Now, now she is a boardroom and a lifetime away from me. I stare at her, almost like I can't control my eyes, and for a moment I realize I can't. She made her choice clear. This was all too much. We didn't have enough time for each other. This way we could each find someone who would be more available to the both of us. We could sit at this boardroom table for eternity me just looking at her and that would be better than any possible "replacement" I could ever find. A part of me wonders if the "replacement" she has found can match the love she once had for me. Maybe it is better even.

She begins to speak again and I turn my head looking down. I let my mind take me away. Back to that fateful day.

I am sitting on a beach with her sitting between my legs her back pressed firmly into my chest.
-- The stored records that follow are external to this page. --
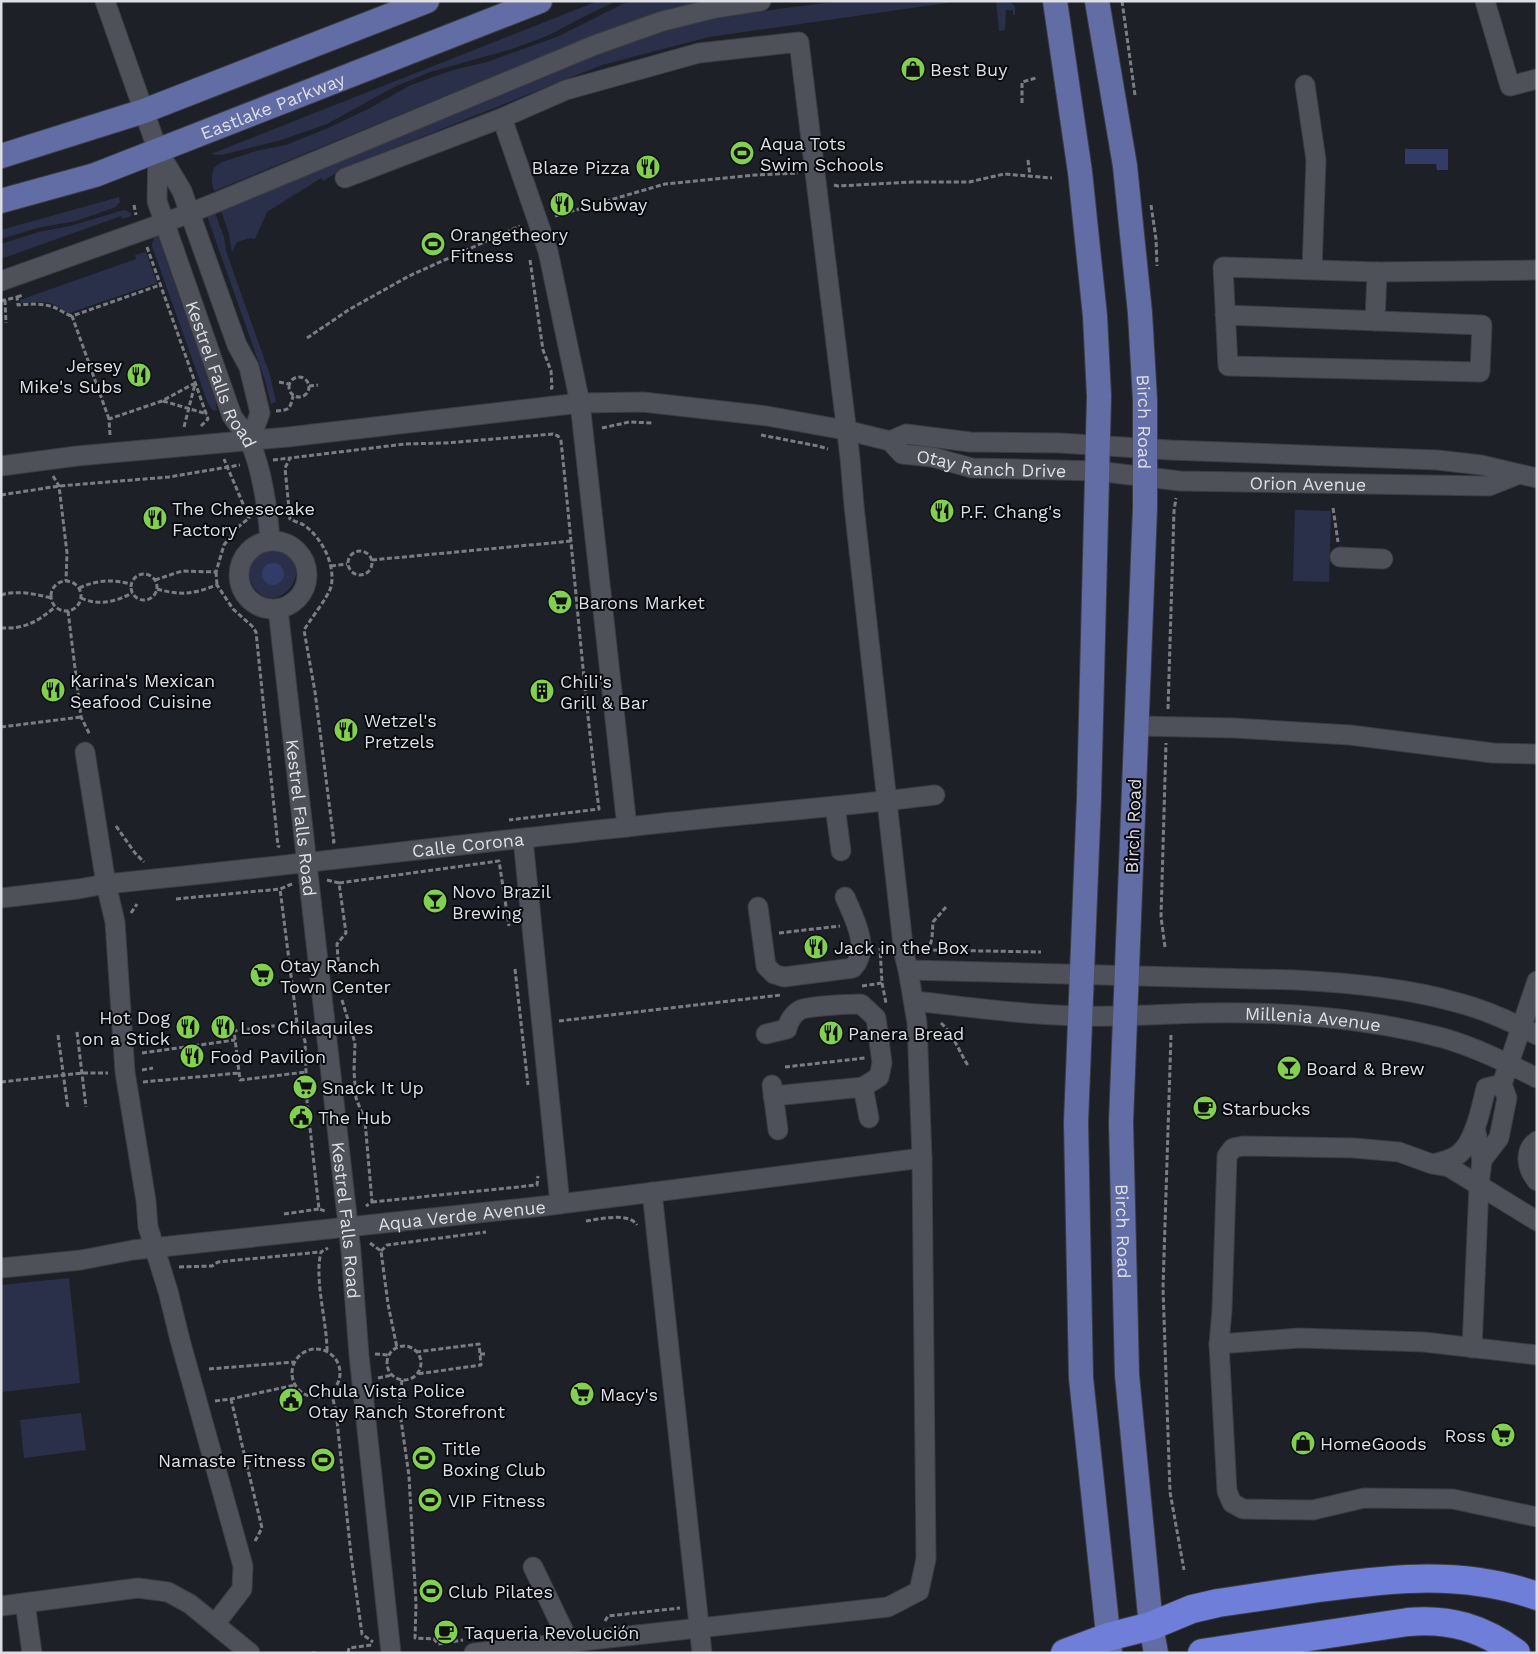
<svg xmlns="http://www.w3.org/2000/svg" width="1538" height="1654" viewBox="0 0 1538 1654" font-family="'Work Sans',sans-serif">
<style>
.green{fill:#2a304a}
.water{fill:#333b68}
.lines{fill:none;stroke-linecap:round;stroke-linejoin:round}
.minor-casing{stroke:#3b3d43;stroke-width:21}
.major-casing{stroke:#3b3d43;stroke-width:26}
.highway-casing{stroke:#3b3d43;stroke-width:30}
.path{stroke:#7c7d84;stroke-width:3;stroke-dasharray:5 2.5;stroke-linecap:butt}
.minor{stroke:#4f515a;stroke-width:19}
.major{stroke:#626da6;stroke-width:24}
.highway{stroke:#6f7fd9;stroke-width:28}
.labels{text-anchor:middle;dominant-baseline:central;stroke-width:4;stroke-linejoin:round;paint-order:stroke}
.poi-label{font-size:18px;fill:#dedfe5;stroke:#090a0d;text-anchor:start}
.street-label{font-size:18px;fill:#dedfe5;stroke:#090a0d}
</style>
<rect width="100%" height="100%" fill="#1e2028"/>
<path class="green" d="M598 1H617L593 12 547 36 512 49 430 72 394 87 327 124 281 140 222 155 211 154Z
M632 1H706L660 13 584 39 214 191 212 183V175L214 168 222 162 256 151 286 145 328 128 368 109 411 85 453 70 487 62 559 36 625 3Z
M841 1H960L709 37 602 65 346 167 323 181 321 178 267 212 255 239 250 238 237 242 232 252 229 234 221 210 617 46C645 38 673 28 701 22 747 12 794 7 841 1Z
M996 1H1009L1015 6V15H1013V10H1006L1005 30 999 31Z
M119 197 120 202 116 207 76 221 37 228 1 239V230Z
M124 210 131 213V216L122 219 121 216 1 259V244L39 232 70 226Z
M215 213 224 237 226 251 270 375 276 402 271 404 265 380 207 216Z
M158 236 215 399 217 411 212 410 207 401 153 249 152 244 154 238Z
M146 252 157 283 69 313C63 311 60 308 55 305 45 300 32 303 21 303L20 300 136 259 135 255Z
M1295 510 1331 511 1329 582 1293 581Z
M273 550C325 561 276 624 253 586 242 569 255 553 273 550Z
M69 1278 80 1383 1 1392V1285Z
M81 1413 86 1450 24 1458 20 1420Z"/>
<path class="water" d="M1405 149H1448V170H1437L1436 164H1405Z
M262 574a11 11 0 1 1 22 0a11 11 0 1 1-22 0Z"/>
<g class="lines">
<defs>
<g id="minor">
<path d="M105 1 158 151 182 191 237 345 249 367 260 413 250 441"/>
<path d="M1485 1 1510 86 1537 79"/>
<path d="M1305 85 1316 160 1312 269"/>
<path d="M502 118 548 251 580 403 627 827"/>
<path id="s1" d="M158 151 157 201 232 416C238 425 246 433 250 442 262 469 268 511 270 540"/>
<path d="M345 178 502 118 566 90 699 53 799 42 850 458 854 506 904 954 908 970 917 1023 922 1158 926 1559 919 1591 888 1607 474 1653"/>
<path d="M1 281 164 223 215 203 595 45 663 21 716 8 761 1"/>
<path d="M1225 315 1482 325 1480 372 1228 366 1223 267 1377 272 1537 270"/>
<path d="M1375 321 1377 272"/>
<path d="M890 441 906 434 970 442 1060 443 1170 450 1437 460 1481 465 1537 478"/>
<path id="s2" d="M890 441 902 454 932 457 972 468 1097 471 1180 481 1489 486 1517 475"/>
<path d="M1 466 77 456 288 437 580 403 643 402 767 416 845 430 890 441"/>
<circle cx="273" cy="575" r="34"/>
<path d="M1340 557 1383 559"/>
<path id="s3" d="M278 609 351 1251 359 1355 391 1653"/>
<path d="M1137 726 1234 728 1350 735 1493 753 1537 754"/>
<path d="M85 752 106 884 115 922 125 1072 146 1201 148 1227 168 1291 180 1340 243 1566 242 1589 215 1624"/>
<path d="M835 806 841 851"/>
<path d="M523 839 560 1204"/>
<path id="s4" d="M1 898 78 889 106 884C279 867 453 845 627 827 729 815 833 808 935 795"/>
<path d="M758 907 766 966 774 974 784 977 853 968C871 948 854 918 845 897"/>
<path d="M908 970 1296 980C1350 983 1407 988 1459 1003 1486 1010 1512 1022 1537 1035"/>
<path id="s5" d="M914 1001C970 1007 1025 1015 1081 1016 1121 1017 1161 1014 1202 1013 1280 1011 1367 1018 1443 1038 1475 1047 1507 1063 1537 1078"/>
<path d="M766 1034 787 1029C788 1022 793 1014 800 1010 808 1006 850 1004 861 1004L876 1018 882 1063 879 1077 863 1087"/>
<path d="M772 1085 778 1130"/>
<path d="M773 1096 863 1087 869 1118"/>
<path d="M1537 1141C1523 1151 1527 1169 1537 1181"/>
<path d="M1482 1160 1499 1138 1507 1098 1502 1084 1537 981"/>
<path d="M1433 1164C1442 1162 1451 1160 1459 1154 1475 1141 1481 1108 1486 1088L1502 1084"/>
<path d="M652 1192 702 1653"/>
<path d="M1537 1221 1449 1167 1432 1164 1399 1152 1354 1148 1243 1146 1233 1148 1227 1156 1222 1310 1219 1344 1227 1491 1232 1503 1243 1509 1313 1510 1364 1498 1453 1499 1537 1517"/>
<path id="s6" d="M1 1268 81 1260 133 1250 544 1206 922 1158"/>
<path d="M1219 1344 1299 1338 1424 1342 1537 1355"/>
<path d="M1472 1348 1479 1186 1482 1160 1475 1128"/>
<path d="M533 1567 569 1642"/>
<path d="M25 1603 32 1653"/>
<path d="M1 1606 138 1588 168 1592 190 1604 250 1653"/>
</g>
<g id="major">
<path d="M1055 1 1080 172 1095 316 1099 396 1089 798 1076 1122 1081 1378 1110 1653"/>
<path id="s7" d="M1097 1 1125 166 1140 313 1145 400V508L1121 1122 1127 1375 1151 1626 1156 1653"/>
<path d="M1 156 144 111 427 1"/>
<path id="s8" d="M1 201 95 175 540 1"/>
</g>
<path id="highway" d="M1065 1653 1108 1637 1151 1626 1192 1609 1218 1603C1252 1598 1286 1593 1319 1588 1394 1578 1463 1570 1537 1596
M1202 1653 1408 1622C1449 1618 1483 1628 1516 1653"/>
</defs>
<use href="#minor" class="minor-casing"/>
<use href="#major" class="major-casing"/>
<use href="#highway" class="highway-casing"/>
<path class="path" d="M1122 1 1135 95
M1022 103V82L1036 78
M1028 160 1030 176
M834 185 838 186 912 182H969L1004 174 1052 178
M134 205 136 215
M1151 205 1156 239 1157 266
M555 216 665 184 755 175 798 173
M147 247 208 419 201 426
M530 260 543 350 551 371 552 388 549 389
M17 297 23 295
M5 300 6 323
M1 301 17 297 18 305C29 304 42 303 53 307 59 309 65 314 72 316
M307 338 350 309 409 276 520 226
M289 387a10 10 0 1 1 20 0a10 10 0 1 1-20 0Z
M279 382 289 384
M309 386 318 385
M163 401 207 414
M276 411C290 410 290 409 293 396
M109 419 72 316 160 285
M184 427 195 384
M602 428 629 422 653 423
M110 435 109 419 162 401 195 383
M761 435 818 446 828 449
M273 460 290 458
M53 476 59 486 67 553 66 581
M1 495 59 486 169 477 240 465
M1333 508 1338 542
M348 563a12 12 0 1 1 24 0a12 12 0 1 1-24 0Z
M372 560 572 541
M331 566 347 564
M216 572 217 585
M131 587a13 13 0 1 1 26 0a13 13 0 1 1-26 0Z
M155 580 182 571 216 572 224 545 237 528 249 518 224 459
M51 596a15 15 0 1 1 30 0a15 15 0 1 1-30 0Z
M79 588C97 580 112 579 131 584
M157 589C183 596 192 594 217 585L233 609 252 626 256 632 278 846 280 847
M1 595C17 590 36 594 51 598
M81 598C98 606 116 602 132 593
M68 611 81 717 90 735
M1 628C25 629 37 622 55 607
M1168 709 1174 511 1176 498
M1 727 81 717
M116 826 135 853 144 862
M332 842H334L315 692 304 630C310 620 328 597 331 587 336 565 322 538 304 525 300 523 294 521 290 519L285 468 290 458 405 444 446 443 553 434 558 436 561 441C574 564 583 687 599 809L509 820
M327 880 339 883 346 933 337 944 339 974
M339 883 499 861 509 926
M292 884 280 889 297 1023 305 1041 307 1101 319 1209 325 1211
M176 899 280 889
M946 907 933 922 932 938 929 950 1041 952
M131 913 137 904
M779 933 840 926
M1165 947 1161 917 1166 743
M515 969 528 1085
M882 983 886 1003
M862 986 882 983 880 948
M342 1000 355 1043 354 1071 356 1098 365 1121 372 1202 366 1206
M559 1021 781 995
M297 1023 234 1031 240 1080 306 1072
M941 1023C954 1035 959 1052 969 1067
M77 1032 86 1107
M58 1035 68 1109
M1171 1035 1163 1288 1170 1492 1184 1570
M142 1053 235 1040
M785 1067 865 1058
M142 1070 153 1068
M1 1082 82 1073H108
M143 1082 239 1073
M372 1202 537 1185 538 1176
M284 1214 319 1209
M586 1221C600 1219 629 1212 637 1225
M370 1243 381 1251 388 1304 397 1348
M381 1251 387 1245 486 1232
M179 1267 212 1266 218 1262 321 1252
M387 1363a17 17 0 1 1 34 0a17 17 0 1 1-34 0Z
M292 1373a24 24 0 1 1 48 0a24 24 0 1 1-48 0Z
M327 1351C327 1321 314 1280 321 1252L328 1248
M416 1352 479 1344 481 1365 417 1374
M375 1354 389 1355
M480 1354H486
M209 1369 294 1362
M378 1378 392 1375
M402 1380 399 1406 409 1476 416 1604 415 1638 434 1639 438 1644 463 1640
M331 1392 336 1411 351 1555 362 1634 373 1642
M231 1399 262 1528 254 1543
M215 1401 231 1399 295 1385
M605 1621 608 1616 680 1608
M312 1653H316
M348 1653 349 1648 372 1645"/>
<use href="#minor" class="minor"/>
<use href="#major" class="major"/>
<use href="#highway" class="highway"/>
</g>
<defs>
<symbol id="shop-disc" viewBox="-11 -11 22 22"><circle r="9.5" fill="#81d050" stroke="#090a0d"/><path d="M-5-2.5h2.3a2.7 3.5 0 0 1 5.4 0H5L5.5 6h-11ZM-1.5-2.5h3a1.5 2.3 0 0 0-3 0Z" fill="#111"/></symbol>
<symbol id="stadium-disc" viewBox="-11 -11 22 22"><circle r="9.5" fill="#81d050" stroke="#090a0d"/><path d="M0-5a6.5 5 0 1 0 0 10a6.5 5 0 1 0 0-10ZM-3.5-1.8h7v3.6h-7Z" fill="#111"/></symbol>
<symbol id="restaurant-disc" viewBox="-11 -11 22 22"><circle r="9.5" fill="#81d050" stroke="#090a0d"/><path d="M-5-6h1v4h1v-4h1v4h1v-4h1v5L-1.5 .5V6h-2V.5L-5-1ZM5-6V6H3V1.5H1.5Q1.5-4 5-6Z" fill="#111"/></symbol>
<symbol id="supermarket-disc" viewBox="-11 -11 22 22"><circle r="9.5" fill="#81d050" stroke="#090a0d"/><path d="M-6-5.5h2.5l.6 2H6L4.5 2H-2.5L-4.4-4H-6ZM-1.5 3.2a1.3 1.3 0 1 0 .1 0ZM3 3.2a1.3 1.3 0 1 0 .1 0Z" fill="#111"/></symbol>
<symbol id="building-disc" viewBox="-11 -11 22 22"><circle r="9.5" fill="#81d050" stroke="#090a0d"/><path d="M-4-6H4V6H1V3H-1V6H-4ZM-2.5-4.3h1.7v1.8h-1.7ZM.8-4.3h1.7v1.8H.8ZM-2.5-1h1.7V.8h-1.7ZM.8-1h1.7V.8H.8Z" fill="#111"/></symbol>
<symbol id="bar-disc" viewBox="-11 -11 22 22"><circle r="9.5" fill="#81d050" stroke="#090a0d"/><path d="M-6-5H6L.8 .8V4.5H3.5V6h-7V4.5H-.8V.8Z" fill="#111"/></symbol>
<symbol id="cafe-disc" viewBox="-11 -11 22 22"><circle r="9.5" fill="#81d050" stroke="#090a0d"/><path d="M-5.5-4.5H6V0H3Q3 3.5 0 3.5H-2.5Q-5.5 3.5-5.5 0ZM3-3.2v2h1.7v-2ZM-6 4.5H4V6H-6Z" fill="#111"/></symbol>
<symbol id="civic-disc" viewBox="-11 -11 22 22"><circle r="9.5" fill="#81d050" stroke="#090a0d"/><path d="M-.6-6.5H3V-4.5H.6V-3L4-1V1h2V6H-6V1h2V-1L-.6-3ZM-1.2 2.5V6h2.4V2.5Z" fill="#111"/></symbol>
</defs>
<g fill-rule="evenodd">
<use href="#shop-disc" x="899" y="55" width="28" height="28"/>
<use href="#stadium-disc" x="728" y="139" width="28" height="28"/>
<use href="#restaurant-disc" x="634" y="153" width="28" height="28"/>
<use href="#restaurant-disc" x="548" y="190" width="28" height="28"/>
<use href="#stadium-disc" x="419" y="230" width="28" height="28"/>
<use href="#restaurant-disc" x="125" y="361" width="28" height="28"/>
<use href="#restaurant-disc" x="928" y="497" width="28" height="28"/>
<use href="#restaurant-disc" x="141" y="504" width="28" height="28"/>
<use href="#supermarket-disc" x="546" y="588" width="28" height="28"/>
<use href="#restaurant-disc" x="39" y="676" width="28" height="28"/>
<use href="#building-disc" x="528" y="677" width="28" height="28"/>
<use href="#restaurant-disc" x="332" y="716" width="28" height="28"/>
<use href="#bar-disc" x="421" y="887" width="28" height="28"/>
<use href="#restaurant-disc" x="802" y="933" width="28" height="28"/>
<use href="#supermarket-disc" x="248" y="961" width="28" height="28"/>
<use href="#restaurant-disc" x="174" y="1013" width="28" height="28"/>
<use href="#restaurant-disc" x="209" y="1013" width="28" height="28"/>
<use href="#restaurant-disc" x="817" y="1019" width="28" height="28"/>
<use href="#restaurant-disc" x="178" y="1042" width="28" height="28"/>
<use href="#bar-disc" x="1275" y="1054" width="28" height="28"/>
<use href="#supermarket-disc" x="291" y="1073" width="28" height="28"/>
<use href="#cafe-disc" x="1191" y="1094" width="28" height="28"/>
<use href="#civic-disc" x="287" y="1103" width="28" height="28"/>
<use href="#supermarket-disc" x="568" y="1380" width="28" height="28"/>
<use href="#civic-disc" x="277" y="1386" width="28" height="28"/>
<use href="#supermarket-disc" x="1489" y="1421" width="28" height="28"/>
<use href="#shop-disc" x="1289" y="1429" width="28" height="28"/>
<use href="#stadium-disc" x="410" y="1444" width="28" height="28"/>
<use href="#stadium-disc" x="309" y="1446" width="28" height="28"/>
<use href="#stadium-disc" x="416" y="1486" width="28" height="28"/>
<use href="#stadium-disc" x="417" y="1577" width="28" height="28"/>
<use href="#cafe-disc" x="432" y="1618" width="28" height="28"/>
</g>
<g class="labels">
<g class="poi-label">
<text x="930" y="69">Best Buy</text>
<text x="760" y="143">Aqua Tots<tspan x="760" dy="21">Swim Schools</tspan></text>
<text x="630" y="167" text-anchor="end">Blaze Pizza</text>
<text x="580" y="204">Subway</text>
<text x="450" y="234">Orangetheory<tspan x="450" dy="21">Fitness</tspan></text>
<text x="122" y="365" text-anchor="end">Jersey<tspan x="122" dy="21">Mike's Subs</tspan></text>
<text x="172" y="508">The Cheesecake<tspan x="172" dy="21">Factory</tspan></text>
<text x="960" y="511">P.F. Chang's</text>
<text x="578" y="602">Barons Market</text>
<text x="70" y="680">Karina's Mexican<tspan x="70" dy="21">Seafood Cuisine</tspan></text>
<text x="560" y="681">Chili's<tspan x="560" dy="21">Grill &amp; Bar</tspan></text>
<text x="364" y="720">Wetzel's<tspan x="364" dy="21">Pretzels</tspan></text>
<text x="452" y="891">Novo Brazil<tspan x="452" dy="21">Brewing</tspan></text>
<text x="834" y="947">Jack in the Box</text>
<text x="280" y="965">Otay Ranch<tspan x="280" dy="21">Town Center</tspan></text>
<text x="170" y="1017" text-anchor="end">Hot Dog<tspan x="170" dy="21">on a Stick</tspan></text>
<text x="240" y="1027">Los Chilaquiles</text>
<text x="848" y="1033">Panera Bread</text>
<text x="210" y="1056">Food Pavilion</text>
<text x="1306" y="1068">Board &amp; Brew</text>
<text x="322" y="1087">Snack It Up</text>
<text x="1222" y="1108">Starbucks</text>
<text x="318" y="1117">The Hub</text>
<text x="308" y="1390">Chula Vista Police<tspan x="308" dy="21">Otay Ranch Storefront</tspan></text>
<text x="600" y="1394">Macy's</text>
<text x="1486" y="1435" text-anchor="end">Ross</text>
<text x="1320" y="1443">HomeGoods</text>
<text x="442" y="1448">Title<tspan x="442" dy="21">Boxing Club</tspan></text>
<text x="306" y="1460" text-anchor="end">Namaste Fitness</text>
<text x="448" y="1500">VIP Fitness</text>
<text x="448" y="1591">Club Pilates</text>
<text x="464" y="1632">Taqueria Revolución</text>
</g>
<g class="street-label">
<text stroke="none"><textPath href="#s8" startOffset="288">Eastlake Parkway</textPath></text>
<text stroke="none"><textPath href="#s1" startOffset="235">Kestrel Falls Road</textPath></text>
<text stroke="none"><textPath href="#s7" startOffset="424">Birch Road</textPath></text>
<text stroke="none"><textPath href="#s2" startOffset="108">Otay Ranch Drive</textPath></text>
<text stroke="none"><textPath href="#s2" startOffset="426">Orion Avenue</textPath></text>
<text stroke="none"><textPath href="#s3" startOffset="210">Kestrel Falls Road</textPath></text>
<text transform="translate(1133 826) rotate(-88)">Birch Road</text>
<text stroke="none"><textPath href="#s4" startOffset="470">Calle Corona</textPath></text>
<text stroke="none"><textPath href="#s5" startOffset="400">Millenia Avenue</textPath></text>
<text stroke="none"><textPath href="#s6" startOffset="464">Aqua Verde Avenue</textPath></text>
<text stroke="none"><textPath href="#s3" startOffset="615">Kestrel Falls Road</textPath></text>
<text stroke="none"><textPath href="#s7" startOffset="1234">Birch Road</textPath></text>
</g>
</g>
<rect width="1538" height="1654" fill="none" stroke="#dedfe5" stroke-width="5"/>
</svg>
Its a heavy weight because she is completely at ease. I lock our fingers together and rest our hands on my knees. She is looking into the ocean, but for the first time I feel like we are not seeing the same thing. Yes we are both looking into a vast sea with a vessel here and there seagulls calling and waves crashing, but I am seeing eternity with her, she- well she is about to tell me that the distance we spend apart and the long nights in different parts of the country sometimes the world- they are killing her.

She is about to ask me to let her go. I am going to beg her not to let me, but she will.

I stop the memory at this point and shake myself out of it because for once in my life I realize I alone no longer hold the key to my destiny. This woman whom I have given my whole heart to, my life, my children, my everything. She is taking it away, and for once no matter what I do- I can't stop whats meant to be.